3. Everybody's lot in this world hath some crook in it. Complainers are apt to make odious comparisons: they look about, and taking a distant view of the condition of others, can discern nothing in it but what is straight, and just to one's wish; so they pronounce their neighbour's lot wholly straight. But that is a false verdict; there is no perfection here; no lot out of heaven without a crook. For, as to "all the works that are done under the sun, behold all is vanity and vexation of spirit. That which is crooked cannot be made straight," Eccl. i. 14, 15. Who would not have thought that Haman's lot was very straight, while his family was in a flourishing condition, and he prospering in riches and honour, being prime minister of state in the Persian court, and standing high in the king's favour? Yet there was, at the same time, a crook in his lot, which so galled him, that "all this availed him nothing," Esth. v. 13. Every one feels for himself, where he is pinched, though others perceive it not. Nobody's lot, in this world, is wholly crooked; there are always some straight and even parts in it. Indeed, when men's passions having got up, have cast a mist over their minds, they are ready to say, all is wrong with them, nothing right; but, though in hell that tale is true, and ever will be so, yet it is never true in this world; for there, indeed, there is not a drop of comfort allowed, Luke xvi. 24, 25; but here it always holds good, that "it is of the Lord's mercies we are not consumed," Lam. iii. 22.

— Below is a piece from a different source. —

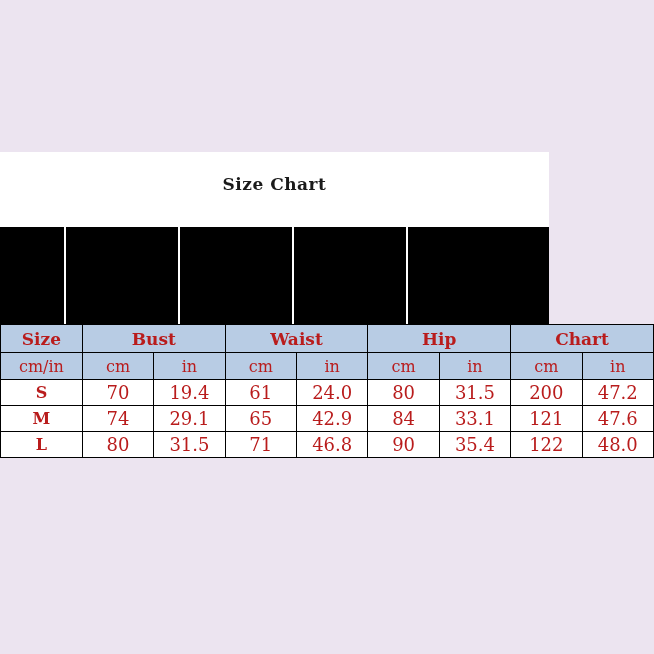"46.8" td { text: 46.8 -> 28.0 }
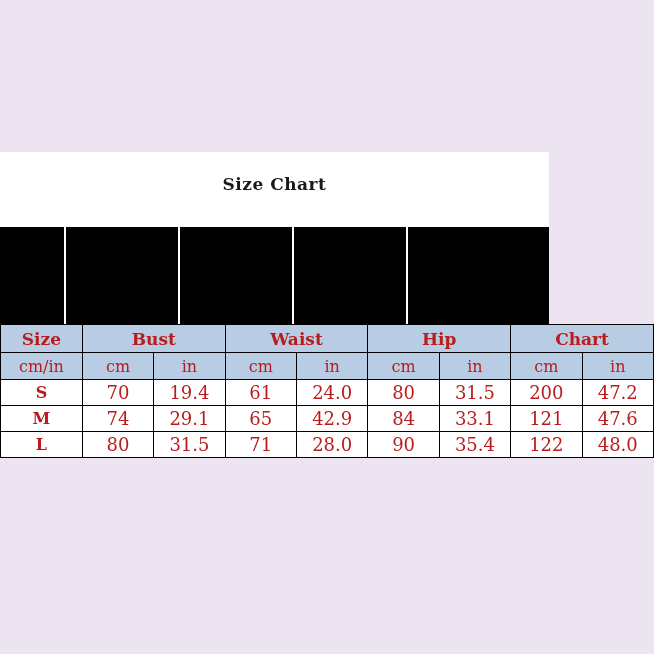"XL" tr.data-row { html: none -> <tr> <td>XL</td> <td>86</td> <td>33.9</td> <td>77</td> <td>30.3</td> <td>96</td> <td>37.8</td> <td>123</td> <td>48.4</td> </tr> }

4. The crook in the lot came into the world by sin: it is owing to the fall, Rom. v. 12, "By one man sin entered into the world, and death by sin ;" under which death the crook in the lot is comprehended, as a state of comfort or prosperity is, in Scripture style, expressed by living, 1 Sam. xxv, 6; John iv. 50, 51. Sin so bowed the hearts and minds of men, that they became crooked in respect of the holy laws; and God justly so bowed their lot, that it became crooked too. And this crook in our lot inseparably follows our sinful condition, till,

dropping this body of sin and death, we get within heaven's gates.

These being premised, a crook in the lot speaks, in general, two things, Adversity, Continuance. Accordingly it makes a day of adversity, opposed to the day of prosperity, in the verse immediately following the text.

The crook in the lot is, first, some one or other piece of adversity. The prosperous part of one's lot, which goes forward according to one's wish, is the straight and even part of it; the adverse part, going a contrary way, is the crooked part thereof. God hath intermixed these two in men's condition in this world ; that, as there is some prosperity therein, making the straight line, so there is also some adversity, making the crooked: which mixture hath place, not only in the lot of saints, who are told, that "in the world they shall have tribulation," but even in the lot of all, as already observed. Secondly, it is adversity of some continuance. We do not reckon it a crooked thing, which, though forcibly bended and bowed together, yet presently recovers its former straightness. There are twinges of the rod of adversity, which passing like a stitch in one's side, all is immediately set to rights again: one's lot may be suddenly overclouded, and the cloud vanish ere he is aware. But under the crook, one having leisure to find his smart, is in some concern to get the crook made even. So the crook in the lot is adversity, continued for a shorter or longer time.